Così durante una delle mie visite a Vík andai a trovare Jonas, che mi accolse con grande cortesia, e gli chiesi:
-Per quanto tempo sei stato guardiano supplente del faro?
-Da più di vent'anni, cioè dalla morte di mio zio che era guardiano prima di me.
-Allora tuo zio abitava al faro?
-No, ci andava ogni giorno come me.
-E perchè non siete mai andati ad abitare al faro? D'inverno la strada è difficile da percorrere.
-Ma... io ho una bella casa in città, non avevo voglia di vivere in un posto così isolato...
Per un islandese questa era una giustificazione veramente poco credibile; nessuna delle saghe islandesi di cui ero ormai un lettore abituale parlava di islandesi che soffrissero di solitudine. Dovevo pensare che la razza si stesse ormai rammollendo, o che non mi fosse stata detta tutta la verità?
La sera seguente la lettura del diario di Thorstein si fece più interessante: il solitario guardiano del faro aveva messo gli occhi su di una dolce fanciulla di nome Kolfinna.

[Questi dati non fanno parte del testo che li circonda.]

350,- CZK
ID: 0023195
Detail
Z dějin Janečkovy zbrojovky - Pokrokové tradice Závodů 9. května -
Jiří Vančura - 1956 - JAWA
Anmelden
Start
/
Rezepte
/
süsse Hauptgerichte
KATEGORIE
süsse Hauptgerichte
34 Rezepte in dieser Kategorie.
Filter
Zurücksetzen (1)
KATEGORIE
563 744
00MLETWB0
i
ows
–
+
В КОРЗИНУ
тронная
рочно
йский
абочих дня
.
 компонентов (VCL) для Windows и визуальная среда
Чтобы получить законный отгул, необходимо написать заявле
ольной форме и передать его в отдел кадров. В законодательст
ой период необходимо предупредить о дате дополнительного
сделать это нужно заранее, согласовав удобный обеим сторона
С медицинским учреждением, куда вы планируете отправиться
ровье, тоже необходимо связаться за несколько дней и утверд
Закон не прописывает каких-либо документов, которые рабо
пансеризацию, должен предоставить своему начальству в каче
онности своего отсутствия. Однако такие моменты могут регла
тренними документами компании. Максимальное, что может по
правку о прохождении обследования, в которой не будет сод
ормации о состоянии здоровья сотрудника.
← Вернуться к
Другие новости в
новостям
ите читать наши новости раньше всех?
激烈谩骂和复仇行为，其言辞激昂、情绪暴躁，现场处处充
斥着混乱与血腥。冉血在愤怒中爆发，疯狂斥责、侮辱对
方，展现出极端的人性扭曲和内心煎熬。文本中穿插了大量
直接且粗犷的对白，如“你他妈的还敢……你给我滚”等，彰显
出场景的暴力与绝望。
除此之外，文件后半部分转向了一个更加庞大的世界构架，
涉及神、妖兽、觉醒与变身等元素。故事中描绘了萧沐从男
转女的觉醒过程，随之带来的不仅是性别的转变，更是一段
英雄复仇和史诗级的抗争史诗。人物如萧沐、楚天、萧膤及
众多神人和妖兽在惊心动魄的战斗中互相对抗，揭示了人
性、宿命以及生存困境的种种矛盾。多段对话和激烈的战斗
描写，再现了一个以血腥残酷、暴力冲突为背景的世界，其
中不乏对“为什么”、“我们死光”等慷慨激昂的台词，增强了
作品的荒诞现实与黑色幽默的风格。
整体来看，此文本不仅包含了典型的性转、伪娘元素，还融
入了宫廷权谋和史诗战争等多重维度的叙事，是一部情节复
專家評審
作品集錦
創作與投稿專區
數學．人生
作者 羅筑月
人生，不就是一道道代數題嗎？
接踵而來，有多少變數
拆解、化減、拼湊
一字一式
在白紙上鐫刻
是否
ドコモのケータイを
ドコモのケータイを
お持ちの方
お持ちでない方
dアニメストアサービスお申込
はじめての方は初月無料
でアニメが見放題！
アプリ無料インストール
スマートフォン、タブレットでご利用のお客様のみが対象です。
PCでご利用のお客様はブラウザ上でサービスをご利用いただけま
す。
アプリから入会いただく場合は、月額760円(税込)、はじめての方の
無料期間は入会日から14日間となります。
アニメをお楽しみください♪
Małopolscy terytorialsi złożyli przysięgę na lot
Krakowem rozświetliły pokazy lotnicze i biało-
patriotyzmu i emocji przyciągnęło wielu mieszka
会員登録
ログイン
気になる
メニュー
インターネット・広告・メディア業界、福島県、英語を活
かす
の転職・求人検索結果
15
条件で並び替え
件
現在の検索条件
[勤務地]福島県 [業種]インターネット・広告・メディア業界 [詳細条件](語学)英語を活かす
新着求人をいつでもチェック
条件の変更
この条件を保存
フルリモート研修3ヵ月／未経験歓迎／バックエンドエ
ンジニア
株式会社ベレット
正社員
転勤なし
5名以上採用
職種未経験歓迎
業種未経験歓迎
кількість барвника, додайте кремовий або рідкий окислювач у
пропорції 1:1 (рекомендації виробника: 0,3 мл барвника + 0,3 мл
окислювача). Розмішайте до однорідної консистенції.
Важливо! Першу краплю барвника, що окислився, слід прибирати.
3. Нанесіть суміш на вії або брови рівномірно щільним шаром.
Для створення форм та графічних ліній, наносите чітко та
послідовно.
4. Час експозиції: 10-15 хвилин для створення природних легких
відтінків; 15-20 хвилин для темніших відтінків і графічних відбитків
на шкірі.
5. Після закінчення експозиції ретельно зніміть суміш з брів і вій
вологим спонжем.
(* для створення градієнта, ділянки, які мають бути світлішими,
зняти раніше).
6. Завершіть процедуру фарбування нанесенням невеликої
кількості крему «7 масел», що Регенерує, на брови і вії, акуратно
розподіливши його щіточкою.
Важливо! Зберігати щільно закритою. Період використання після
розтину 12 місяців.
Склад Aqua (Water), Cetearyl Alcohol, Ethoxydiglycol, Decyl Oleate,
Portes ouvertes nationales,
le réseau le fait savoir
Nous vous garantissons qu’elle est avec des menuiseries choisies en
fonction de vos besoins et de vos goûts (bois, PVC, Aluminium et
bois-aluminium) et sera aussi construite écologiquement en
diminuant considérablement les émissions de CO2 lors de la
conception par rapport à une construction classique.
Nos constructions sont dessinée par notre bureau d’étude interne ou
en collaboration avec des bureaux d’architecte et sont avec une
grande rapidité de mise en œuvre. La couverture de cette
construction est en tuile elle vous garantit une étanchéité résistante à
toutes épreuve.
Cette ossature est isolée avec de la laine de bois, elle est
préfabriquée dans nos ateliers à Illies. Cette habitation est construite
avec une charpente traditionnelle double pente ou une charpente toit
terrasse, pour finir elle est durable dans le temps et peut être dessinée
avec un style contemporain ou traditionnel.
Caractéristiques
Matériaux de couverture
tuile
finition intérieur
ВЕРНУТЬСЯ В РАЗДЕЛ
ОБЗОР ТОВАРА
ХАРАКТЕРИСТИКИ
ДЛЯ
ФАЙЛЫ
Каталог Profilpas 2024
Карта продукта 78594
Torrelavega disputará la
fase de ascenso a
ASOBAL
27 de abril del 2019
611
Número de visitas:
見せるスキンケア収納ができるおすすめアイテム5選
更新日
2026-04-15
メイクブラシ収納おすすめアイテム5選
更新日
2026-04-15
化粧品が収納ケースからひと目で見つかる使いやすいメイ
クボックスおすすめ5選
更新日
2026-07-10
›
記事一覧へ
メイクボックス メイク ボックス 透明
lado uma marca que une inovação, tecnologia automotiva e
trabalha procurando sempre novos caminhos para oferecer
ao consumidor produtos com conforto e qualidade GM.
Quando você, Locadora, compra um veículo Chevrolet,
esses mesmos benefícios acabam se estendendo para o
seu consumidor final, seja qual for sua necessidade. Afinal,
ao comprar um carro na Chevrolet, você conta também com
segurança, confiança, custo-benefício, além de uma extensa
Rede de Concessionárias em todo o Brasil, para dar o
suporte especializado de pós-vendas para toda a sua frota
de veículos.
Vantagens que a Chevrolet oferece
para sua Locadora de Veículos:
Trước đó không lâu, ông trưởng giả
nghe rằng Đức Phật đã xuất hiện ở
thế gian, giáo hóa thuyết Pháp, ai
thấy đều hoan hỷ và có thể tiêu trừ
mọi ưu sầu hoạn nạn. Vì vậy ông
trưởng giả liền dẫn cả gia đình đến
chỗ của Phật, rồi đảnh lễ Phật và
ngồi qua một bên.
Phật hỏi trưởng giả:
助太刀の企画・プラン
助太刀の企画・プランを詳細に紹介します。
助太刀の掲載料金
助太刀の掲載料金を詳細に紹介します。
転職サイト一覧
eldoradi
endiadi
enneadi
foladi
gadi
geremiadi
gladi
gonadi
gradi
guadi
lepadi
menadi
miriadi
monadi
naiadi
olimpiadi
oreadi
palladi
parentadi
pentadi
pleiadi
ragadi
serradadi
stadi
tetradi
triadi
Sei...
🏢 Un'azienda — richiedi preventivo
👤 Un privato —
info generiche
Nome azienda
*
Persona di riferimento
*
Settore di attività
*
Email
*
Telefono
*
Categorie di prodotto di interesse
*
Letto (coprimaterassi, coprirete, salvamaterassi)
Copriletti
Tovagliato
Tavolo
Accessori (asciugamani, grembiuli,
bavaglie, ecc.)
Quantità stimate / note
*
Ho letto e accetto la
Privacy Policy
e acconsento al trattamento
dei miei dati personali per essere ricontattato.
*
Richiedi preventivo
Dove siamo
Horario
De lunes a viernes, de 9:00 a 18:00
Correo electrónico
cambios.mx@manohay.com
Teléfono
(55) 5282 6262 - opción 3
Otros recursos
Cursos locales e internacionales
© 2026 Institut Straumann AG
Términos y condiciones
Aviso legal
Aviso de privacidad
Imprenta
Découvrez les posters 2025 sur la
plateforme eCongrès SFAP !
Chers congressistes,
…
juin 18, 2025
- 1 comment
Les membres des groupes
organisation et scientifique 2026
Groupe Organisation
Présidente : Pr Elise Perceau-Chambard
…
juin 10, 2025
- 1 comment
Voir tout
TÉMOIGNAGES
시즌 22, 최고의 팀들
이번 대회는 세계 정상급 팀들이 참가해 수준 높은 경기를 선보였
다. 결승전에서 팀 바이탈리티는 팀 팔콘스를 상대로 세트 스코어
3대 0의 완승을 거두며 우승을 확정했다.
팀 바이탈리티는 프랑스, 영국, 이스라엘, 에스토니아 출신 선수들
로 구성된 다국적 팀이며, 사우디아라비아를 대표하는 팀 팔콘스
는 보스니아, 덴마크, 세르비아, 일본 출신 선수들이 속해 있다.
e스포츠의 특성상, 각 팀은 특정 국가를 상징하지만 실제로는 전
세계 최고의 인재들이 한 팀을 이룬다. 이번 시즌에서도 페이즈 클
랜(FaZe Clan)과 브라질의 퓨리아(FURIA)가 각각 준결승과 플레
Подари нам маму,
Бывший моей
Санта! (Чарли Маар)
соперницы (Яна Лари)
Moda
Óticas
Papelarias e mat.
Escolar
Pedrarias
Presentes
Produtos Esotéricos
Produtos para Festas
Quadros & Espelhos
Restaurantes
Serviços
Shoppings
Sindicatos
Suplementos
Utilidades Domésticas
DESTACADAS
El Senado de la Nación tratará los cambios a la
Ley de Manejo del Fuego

Giorno dopo giorno raccontava i vari stadi di un complesso rituale di corteggiamento che non sembrava mai arrivare al dunque. Abbastanza sorprendente per chi ha visto cosa succede oggi nelle discoteche di Reykjavík. Dopo aver scorso le pagine che descrivevano in infiniti dettagli due anni di corteggiamento, finalmente arrivai ad un'annotazione del 1935 in cui Thorstein esultante scrive che Kolfinna aveva accettato di venire a visitarlo al faro. Soltanto i preparativi per ricevere Kolfinna riempivano quattro pagine scritte tanto frettolosamente da essere quasi illeggibili. Vista la minuziosità delle annotazioni di Thorstein, io già pregustavo una lettura finalmente degna di una notte solitaria in cima a una scogliera. Ma la pagina seguente del diario fu molto diversa da come me la aspettavo.